Which doesn’t make it any less bullshit. “White genocide,” when used by the people who throw around terms like white genocide, means diversity, shifting demographics, multiracial couples, access to abortion, and immigration, all of which are relatively noncontroversial Christmas wishes. But as soon as it became advantageous to pretend Ciccariello-Maher was referring to literal trains and camps instead of mocking the histrionic code words of a pack of racists, Breitbart was there, ready lead its moronic light brigade into battle.

At this point, cycles of outrage are as inevitable as the tides, and this certainly won’t be the last time a university overreacts to harassment from the internet’s winged monkeys. But the first Google result for “white genocide” is a Wikipedia article titled “White genocide conspiracy theory,” which makes Ciccariello-Maher’s point clear enough. Is a quick search too much to ask of an institution of higher education? Fortunately, Ciccariello-Maher is explaining rather than backing down. In a statement sent to Jezebel, he calls white genocide “an imaginary concept” and “a figment of the racist imagination,” adding that “it should be mocked, and I’m glad to have mocked it.” With any luck, he’ll get the point across to Drexel when they meet to discuss it. Here is his full statement:

On Christmas Eve, I sent a satirical tweet about an imaginary concept, “white genocide.” For those who haven’t bothered to do their research, “white genocide” is an idea invented by white supremacists and used to denounce everything from interracial relationships to multicultural policies (and most recently, against a tweet by State Farm Insurance). It is a figment of the racist imagination, it should be mocked, and I’m glad to have mocked it.

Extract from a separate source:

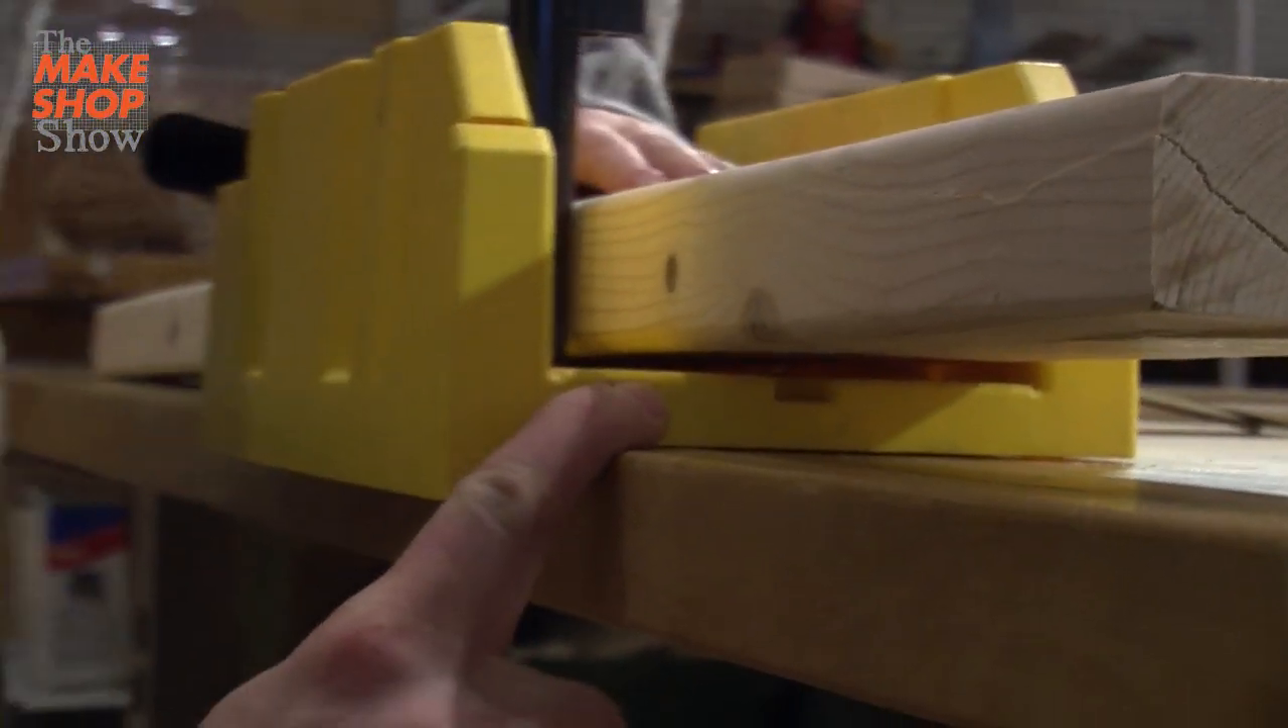Look at this end of the wood. You'll see that this end is lifted up off of the miter box, isn't it?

What I am not glad about is that this satirical tweet became fodder for online white supremacists to systematically harass me and my employer, Drexel University. Beginning with Breitbart.com—formerly the domain of Special Counselor to the President-Elect, Steve Bannon—and running through the depths of Reddit discussion boards, a coordinated smear campaign was orchestrated to send mass tweets and emails to myself, my employer, and my colleagues. I have received hundreds of death threats.

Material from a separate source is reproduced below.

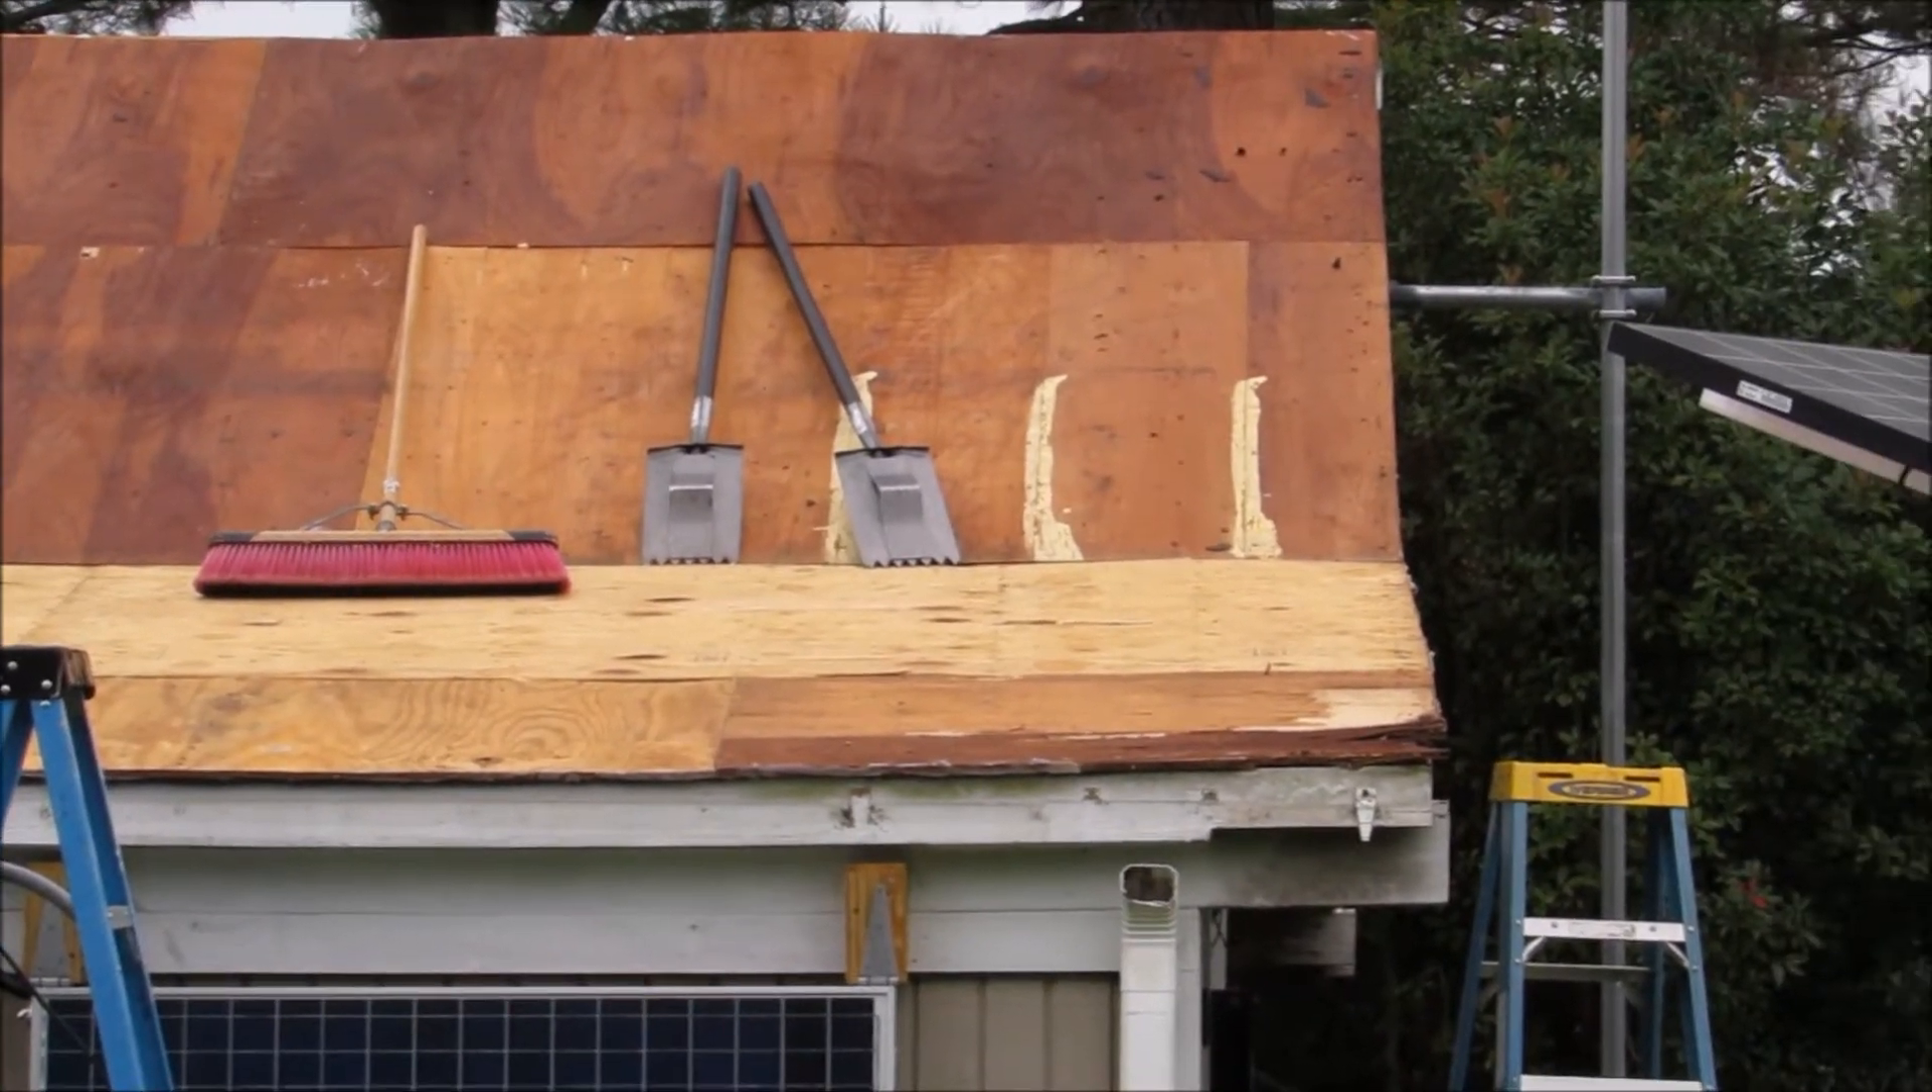But so far we got the roof off. The shingles and the solar panels are off.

Drexel University issued a statement on the matter, apparently without understanding either the content or the context of the tweets. While Drexel has been nothing but supportive in the past, this statement is worrying. While upholding my right to free expression, the statement refers to my (satirical) tweets as “utterly reprehensible.” What is most unfortunate is that this statement amounts to caving to the truly reprehensible movements and organizations that I was critiquing. On the university level, moreover, this statement—despite a tepid defense of free speech—sends a chilling message and sets a frightening precedent. It exposes untenured and temporary faculty not only to internal disciplinary scrutiny, but equally importantly, it encourages harassment as an effective means to impact university policies.

As my students will attest, my classroom is a free-for-all of ideas, in which anyone is welcome to their opinions, but expected to defend those opinions with argument. I teach regularly on the history of genocidal practices like colonialism and slavery—genocides carried out by the very same kind of violent racists who are smearing me today. That violent racism will now have a voice in the White House is truly frightening—I am not the first and I won’t be the last to be harassed and threatened by Bannon, Trump, and co.

White supremacy is on the rise, and we must fight it by any means. In that fight, universities will need to choose whether they are on the side of free expression and academic debate, or on the side of the racist mob.